Our university will defend these raises behind the myth of the marketplace that forces them to pay so much for football or basketball victories. And by their actions like these they surely place these outcomes as more valuable than providing a living wage for their lowest valued employees. But this isn't only a problem in higher education. We see astronomical salaries for professional athletes, and former politicians of all stripes leave government to lobby for whatever cause will pay them millions, see this newly released expose on the billions used to curry favor in government.

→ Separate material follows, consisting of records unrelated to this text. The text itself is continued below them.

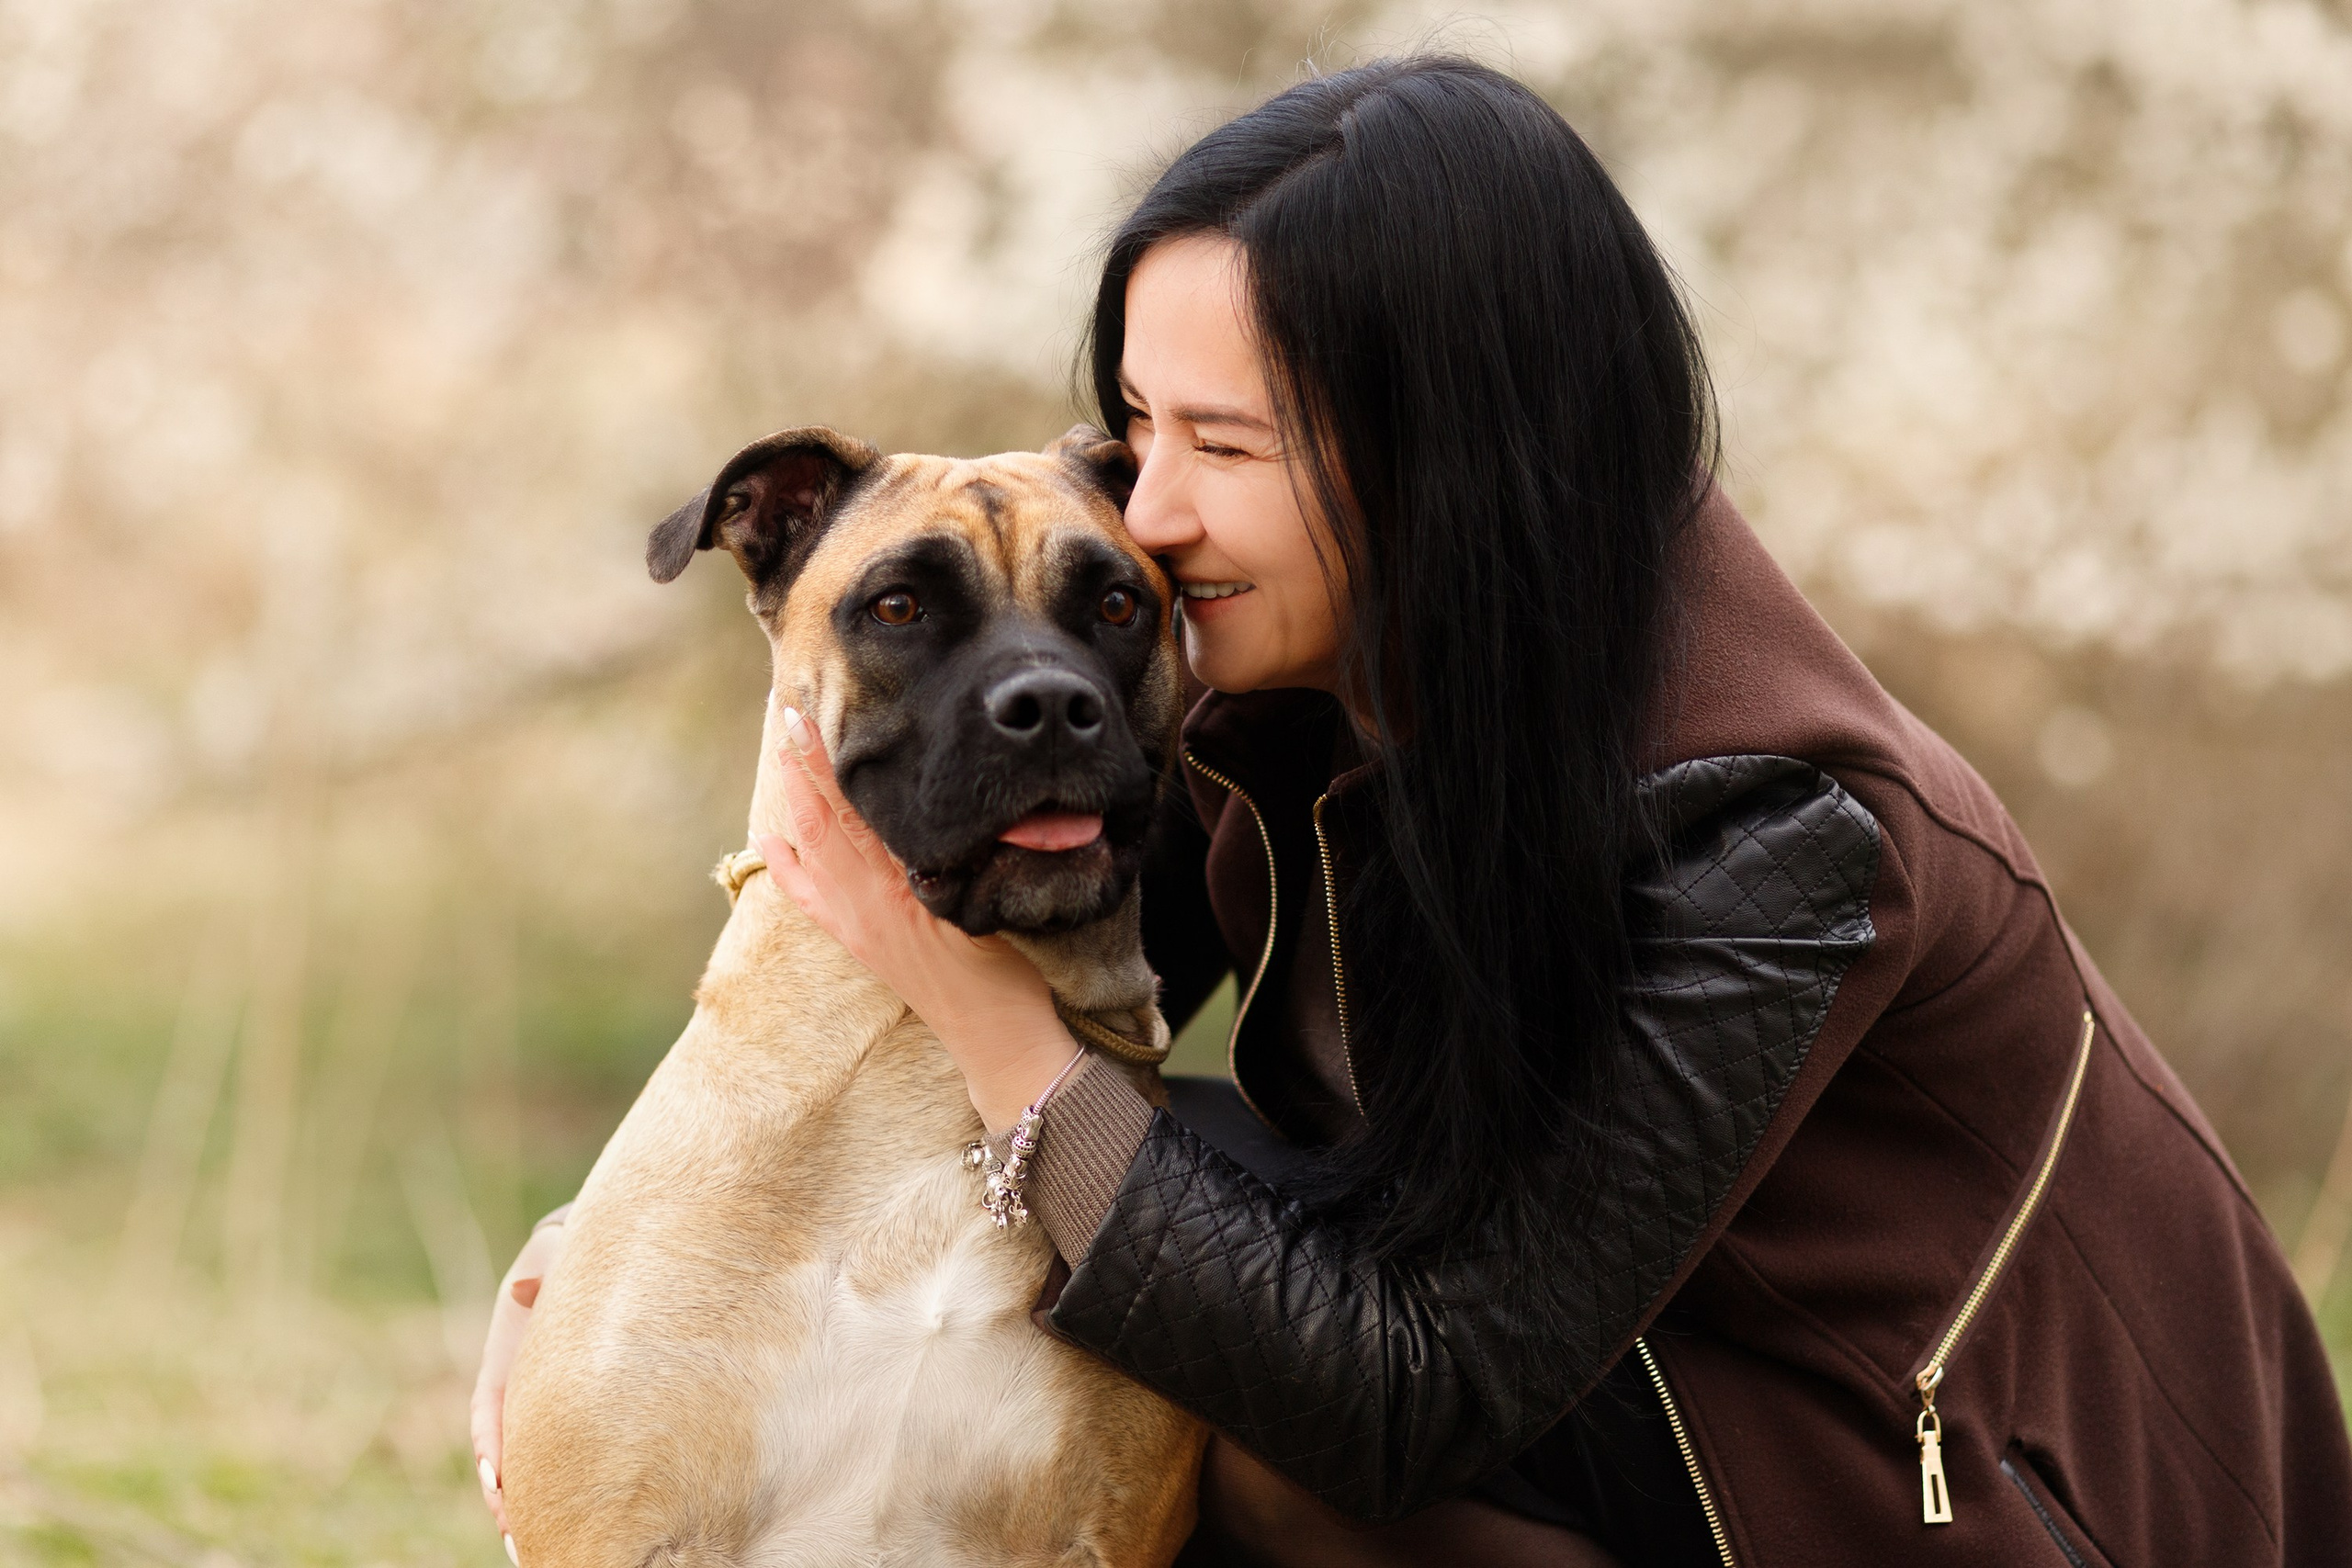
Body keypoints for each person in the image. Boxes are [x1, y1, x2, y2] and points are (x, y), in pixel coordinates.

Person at [473, 57, 2352, 1566]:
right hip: (1597, 1405)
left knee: (1203, 1320)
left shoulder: (1783, 824)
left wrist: (965, 1006)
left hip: (1946, 1501)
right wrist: (628, 1262)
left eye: (1223, 442)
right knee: (1130, 1211)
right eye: (1137, 424)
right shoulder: (1273, 670)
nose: (1154, 502)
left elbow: (1397, 1383)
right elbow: (962, 1016)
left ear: (1456, 453)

Perhaps more troublesome to me is that the recipients of this largess somehow feel entitled to it. Since they are themselves college educated as are the ones who made these decisions, it suggests to this observer that college degrees aren't necessarily the best tonic for the planet or those we share it with. The problem is that until the Occupy movement focused our attention on the realization that the 1% was running away with our resources while most struggle, the gross and growing inequality was not a visible issue at all. See for example Nobel economist Joseph Stiglitz's "Of the 1%, by the 1%, for the 1%"

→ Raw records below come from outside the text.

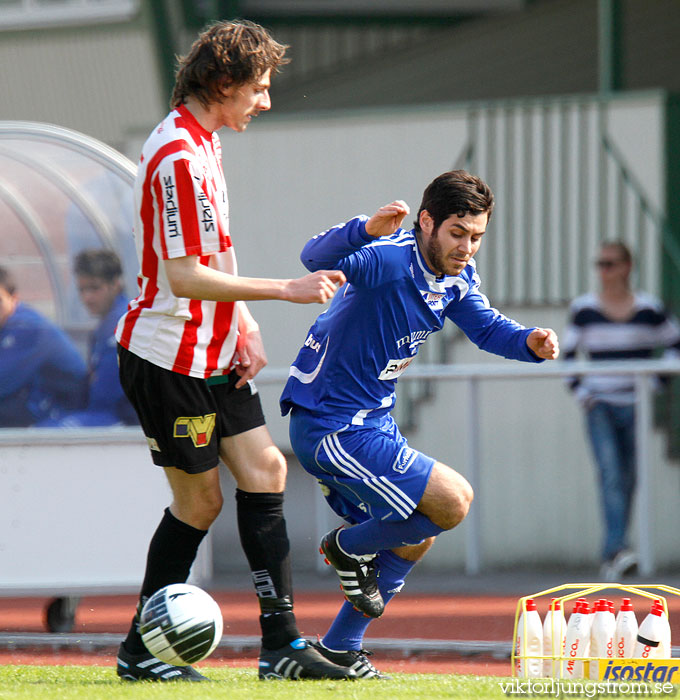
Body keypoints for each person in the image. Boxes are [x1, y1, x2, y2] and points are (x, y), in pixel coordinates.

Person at [114, 19, 352, 682]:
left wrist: (242, 322)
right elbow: (183, 276)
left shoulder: (205, 141)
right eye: (259, 88)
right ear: (222, 84)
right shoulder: (178, 158)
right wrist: (287, 290)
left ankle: (281, 647)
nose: (266, 102)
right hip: (169, 359)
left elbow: (216, 250)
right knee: (200, 505)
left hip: (215, 352)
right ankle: (140, 651)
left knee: (266, 470)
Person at [279, 170, 560, 678]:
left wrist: (528, 343)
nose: (467, 247)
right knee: (453, 500)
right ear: (426, 222)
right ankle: (343, 547)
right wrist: (366, 230)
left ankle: (341, 646)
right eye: (457, 233)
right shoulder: (389, 258)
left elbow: (486, 327)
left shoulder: (457, 277)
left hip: (372, 424)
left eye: (476, 237)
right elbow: (314, 258)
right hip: (332, 426)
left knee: (416, 534)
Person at [563, 241, 680, 582]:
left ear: (627, 266)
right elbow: (567, 357)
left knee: (628, 477)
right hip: (600, 406)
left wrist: (655, 384)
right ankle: (616, 550)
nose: (604, 270)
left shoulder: (649, 308)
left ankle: (615, 553)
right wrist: (584, 395)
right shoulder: (583, 308)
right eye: (599, 264)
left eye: (610, 263)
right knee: (612, 474)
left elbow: (675, 345)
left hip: (636, 406)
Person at [38, 249, 137, 427]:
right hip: (101, 414)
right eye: (82, 290)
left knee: (51, 431)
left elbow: (109, 396)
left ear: (116, 283)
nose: (87, 297)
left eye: (95, 288)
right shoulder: (104, 328)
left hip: (124, 420)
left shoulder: (126, 323)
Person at [0, 266, 87, 427]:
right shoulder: (7, 322)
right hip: (37, 402)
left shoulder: (28, 328)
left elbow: (3, 381)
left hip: (63, 410)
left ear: (14, 298)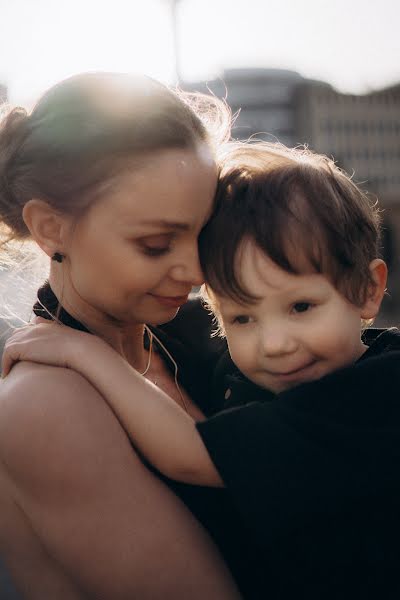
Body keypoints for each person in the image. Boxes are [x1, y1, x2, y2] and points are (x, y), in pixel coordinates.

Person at [5, 142, 400, 599]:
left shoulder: (376, 391)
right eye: (241, 319)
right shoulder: (228, 362)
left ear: (370, 290)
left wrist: (82, 354)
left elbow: (189, 454)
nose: (274, 344)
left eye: (301, 306)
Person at [0, 72, 247, 600]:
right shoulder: (42, 406)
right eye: (156, 244)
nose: (196, 271)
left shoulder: (193, 336)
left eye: (204, 233)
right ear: (50, 228)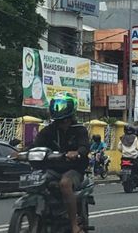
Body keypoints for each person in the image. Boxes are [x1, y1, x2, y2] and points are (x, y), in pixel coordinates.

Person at [32, 92, 89, 233]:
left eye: (62, 105)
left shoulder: (79, 130)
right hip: (52, 168)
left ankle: (74, 224)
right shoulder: (49, 130)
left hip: (74, 169)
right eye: (56, 105)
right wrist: (20, 153)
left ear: (71, 108)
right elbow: (35, 145)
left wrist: (77, 153)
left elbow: (84, 147)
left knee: (65, 184)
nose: (59, 109)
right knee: (35, 181)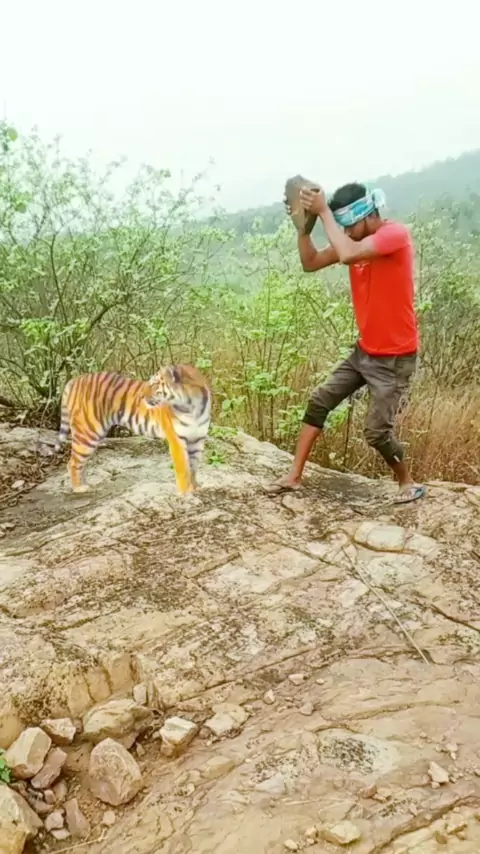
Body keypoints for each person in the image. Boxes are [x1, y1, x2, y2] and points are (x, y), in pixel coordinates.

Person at [267, 181, 425, 504]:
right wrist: (304, 229)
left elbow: (349, 254)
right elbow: (310, 263)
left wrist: (324, 211)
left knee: (376, 432)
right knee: (319, 401)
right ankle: (293, 477)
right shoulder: (352, 241)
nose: (347, 232)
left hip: (394, 359)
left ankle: (407, 482)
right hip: (364, 351)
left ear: (366, 214)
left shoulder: (395, 235)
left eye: (349, 225)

As many books reviewed over the past couple of years in this blog have made clear, the trajectory noted in the graph that began this blog continues unabated and it is all but ignored by higher education. Also this week the University of Minnesota  and University of Nebraska padded their own head football coaches to $2.1 million and $3 million respectively. But it isn't just university athletic salaries that seem never to be enough. Many institutions of higher education  act as though exempt from responsibility for their ecological footprints. While we rightly invest in some energy efficiency and conservation technologies, we continue to add more and more and more square footage of space that we heat and cool and light. We count as another victory any investment that offers a high rate of financial return regardless of the societal or environmental harm it creates elsewhere.

 American Decline

Winning is everything in big time NCAA football and basketball programs. The evidence in this graphic makes that evident better than any string of words I might use or even the recent examples cited above. The near absolute silence on this seems stunning to me. But then where campuses have been leaders in steering society away from injustice -- Free Speech Movement, Vietnam Anti-War Movement, Civil and Gay Rights, Apartheid Divestment, etc., it has been largely under the impetus of students - not the faculty or administration. Is the silence based on apathy, a sense of entitlement, fear of backlash, or perhaps in hopes of a trickle down theory of more coins in our own pockets someday from the same system?

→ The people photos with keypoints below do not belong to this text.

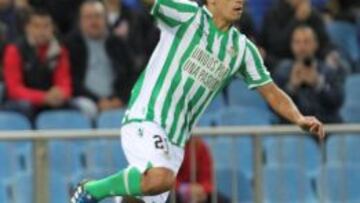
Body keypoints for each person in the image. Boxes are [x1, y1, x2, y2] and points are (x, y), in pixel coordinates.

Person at [71, 0, 325, 202]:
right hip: (147, 116)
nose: (240, 1)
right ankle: (92, 190)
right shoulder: (188, 16)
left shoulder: (242, 49)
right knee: (161, 178)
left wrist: (299, 118)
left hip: (176, 140)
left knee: (142, 192)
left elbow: (271, 91)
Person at [65, 0, 134, 119]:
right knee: (87, 108)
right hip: (85, 100)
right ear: (80, 21)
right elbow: (72, 80)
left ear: (105, 19)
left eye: (98, 16)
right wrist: (98, 101)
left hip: (117, 100)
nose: (93, 21)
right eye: (88, 17)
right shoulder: (71, 45)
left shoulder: (117, 44)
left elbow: (129, 75)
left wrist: (119, 99)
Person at [3, 8, 72, 119]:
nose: (42, 31)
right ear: (27, 28)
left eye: (46, 26)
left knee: (74, 107)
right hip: (19, 102)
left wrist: (60, 94)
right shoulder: (14, 50)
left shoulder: (60, 50)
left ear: (52, 28)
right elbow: (14, 89)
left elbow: (65, 83)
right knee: (26, 107)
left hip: (50, 100)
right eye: (37, 26)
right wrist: (43, 97)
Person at [274, 25, 345, 124]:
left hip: (326, 127)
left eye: (306, 42)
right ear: (291, 45)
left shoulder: (329, 71)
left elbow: (337, 102)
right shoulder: (282, 71)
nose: (302, 47)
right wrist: (292, 86)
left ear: (315, 44)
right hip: (293, 128)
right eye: (297, 42)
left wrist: (318, 84)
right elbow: (275, 107)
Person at [259, 0, 333, 72]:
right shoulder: (273, 14)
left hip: (311, 62)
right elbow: (276, 46)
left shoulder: (312, 14)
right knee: (286, 66)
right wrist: (297, 20)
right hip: (280, 61)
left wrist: (328, 55)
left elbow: (324, 43)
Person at [173, 137, 229, 203]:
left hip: (198, 191)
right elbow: (165, 176)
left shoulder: (200, 147)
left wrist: (201, 189)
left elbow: (207, 179)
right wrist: (183, 189)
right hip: (175, 190)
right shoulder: (170, 147)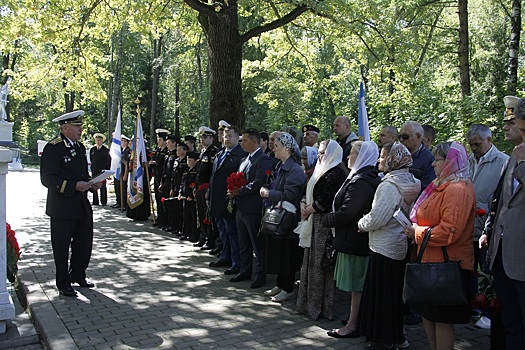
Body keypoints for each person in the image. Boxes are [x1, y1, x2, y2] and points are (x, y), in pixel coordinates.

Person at [405, 141, 475, 350]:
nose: (433, 164)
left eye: (437, 159)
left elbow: (449, 231)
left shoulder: (457, 189)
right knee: (429, 314)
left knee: (442, 318)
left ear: (451, 162)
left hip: (447, 264)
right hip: (430, 261)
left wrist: (416, 232)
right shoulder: (440, 184)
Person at [357, 142, 421, 348]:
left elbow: (378, 217)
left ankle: (384, 339)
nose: (379, 160)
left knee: (382, 295)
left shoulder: (388, 186)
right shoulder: (413, 181)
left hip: (383, 245)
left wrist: (361, 224)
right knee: (394, 295)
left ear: (393, 159)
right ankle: (397, 335)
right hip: (400, 243)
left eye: (383, 157)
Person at [321, 141, 380, 337]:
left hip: (355, 241)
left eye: (352, 154)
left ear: (361, 157)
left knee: (357, 285)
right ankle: (356, 319)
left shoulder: (362, 181)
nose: (347, 157)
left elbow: (348, 211)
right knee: (356, 286)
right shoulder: (358, 177)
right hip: (352, 239)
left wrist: (326, 219)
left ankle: (353, 325)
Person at [40, 110, 101, 297]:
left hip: (81, 205)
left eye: (80, 126)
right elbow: (48, 179)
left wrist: (92, 183)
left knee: (84, 242)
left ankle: (78, 274)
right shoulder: (54, 148)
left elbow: (82, 175)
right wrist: (74, 186)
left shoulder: (80, 147)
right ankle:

The question of what we can afford on a finite planet with one earth family and one common future is arguably the most important one we face. As the 100 Nobel Laureates who signed the following Declaration in November of 2001 warned us:

      The most profound danger to world peace in the coming years will stem not from the irrational acts of states or individuals but from the legitimate demands of the world's dispossessed. Of these poor and disenfranchised, the majority live a marginal existence in equatorial climates. Global warming, not of their making but originating with the wealthy few, will affect their fragile ecologies most. Their situation will be desperate and manifestly unjust. 

The runaway wealth and inequality must stop. Who will be brave enough to challenge the powerful? Kudos to St. Mary's College for confronting the issue. But where is Thomas Paine when we need him?